• [Task directions]
Retype all of the data below line for line without changing anything, and leave the pictures out of your answer.

• [Task data]

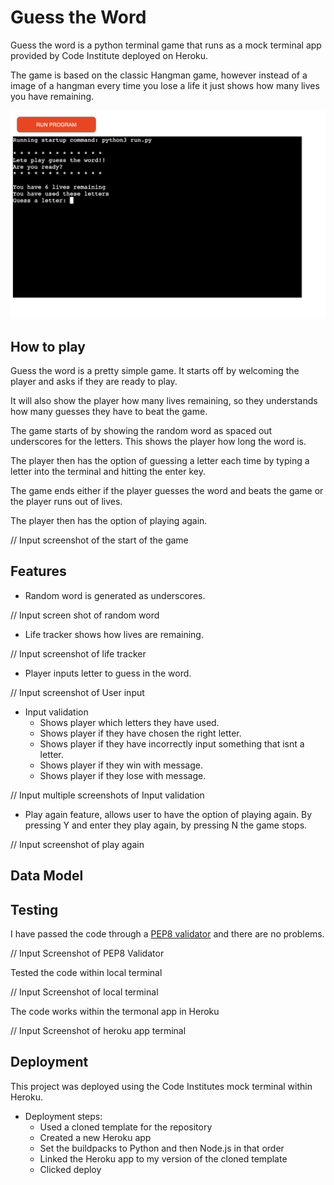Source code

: # Guess the Word

Guess the word is a python terminal game that runs as a mock terminal app provided by Code Institute deployed on Heroku.

The game is based on the classic Hangman game, however instead of a image of a hangman every time you lose a life it just shows how many lives you have remaining.

![Guess the Word](assets/images/heroku_app.png)


## How to play

Guess the word is a pretty simple game. It starts off by welcoming the player and asks if they are ready to play.

It will also show  the player how many lives remaining, so they understands how many guesses they have to beat the game.

The game starts of by showing the random word as spaced out underscores for the letters. This shows the player how long the word is.

The player then has the option of guessing a letter each time by typing a letter into the terminal and hitting the enter key.

The game ends either if the player guesses the word and beats the game or the player runs out of lives.

The player then has the option of playing again.

// Input screenshot of the start of the game

## Features

* Random word is generated as underscores.

// Input screen shot of random word

* Life tracker shows how lives are remaining.

// Input screenshot of life tracker

* Player inputs letter to guess in the word.

// Input screenshot of User input

* Input validation
    * Shows player which letters they have used.
    * Shows player if they have chosen the right letter.
    * Shows player if they have incorrectly input something that isnt a letter.
    * Shows player if they win with message.
    * Shows player if they lose with message.

// Input multiple screenshots of Input validation

* Play again feature, allows user to have the option of playing again. By pressing Y and enter they play again, by pressing N the game stops.

// Input screenshot of play again

## Data Model




## Testing

I have passed the code through a [PEP8 validator](http://pep8online.com/) and there are no problems.

// Input Screenshot of PEP8 Validator

Tested the code within local terminal 

// Input Screenshot of local terminal

The code works within the termonal app in Heroku

// Input Screenshot of heroku app terminal

## Deployment

This project was deployed using the Code Institutes mock terminal within Heroku.

* Deployment steps:
    * Used a cloned template for the repository
    * Created a new Heroku app
    * Set the buildpacks to Python and then Node.js in that order
    * Linked the Heroku app to my version of the cloned template
    * Clicked deploy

• [Solution to this task]
Source code

: # Guess the Word

Guess the word is a python terminal game that runs as a mock terminal app provided by Code Institute deployed on Heroku.

The game is based on the classic Hangman game, however instead of a image of a hangman every time you lose a life it just shows how many lives you have remaining.

![Guess the Word](assets/images/heroku_app.png)


## How to play

Guess the word is a pretty simple game. It starts off by welcoming the player and asks if they are ready to play.

It will also show  the player how many lives remaining, so they understands how many guesses they have to beat the game.

The game starts of by showing the random word as spaced out underscores for the letters. This shows the player how long the word is.

The player then has the option of guessing a letter each time by typing a letter into the terminal and hitting the enter key.

The game ends either if the player guesses the word and beats the game or the player runs out of lives.

The player then has the option of playing again.

// Input screenshot of the start of the game

## Features

* Random word is generated as underscores.

// Input screen shot of random word

* Life tracker shows how lives are remaining.

// Input screenshot of life tracker

* Player inputs letter to guess in the word.

// Input screenshot of User input

* Input validation
    * Shows player which letters they have used.
    * Shows player if they have chosen the right letter.
    * Shows player if they have incorrectly input something that isnt a letter.
    * Shows player if they win with message.
    * Shows player if they lose with message.

// Input multiple screenshots of Input validation

* Play again feature, allows user to have the option of playing again. By pressing Y and enter they play again, by pressing N the game stops.

// Input screenshot of play again

## Data Model




## Testing

I have passed the code through a [PEP8 validator](http://pep8online.com/) and there are no problems.

// Input Screenshot of PEP8 Validator

Tested the code within local terminal 

// Input Screenshot of local terminal

The code works within the termonal app in Heroku

// Input Screenshot of heroku app terminal

## Deployment

This project was deployed using the Code Institutes mock terminal within Heroku.

* Deployment steps:
    * Used a cloned template for the repository
    * Created a new Heroku app
    * Set the buildpacks to Python and then Node.js in that order
    * Linked the Heroku app to my version of the cloned template
    * Clicked deploy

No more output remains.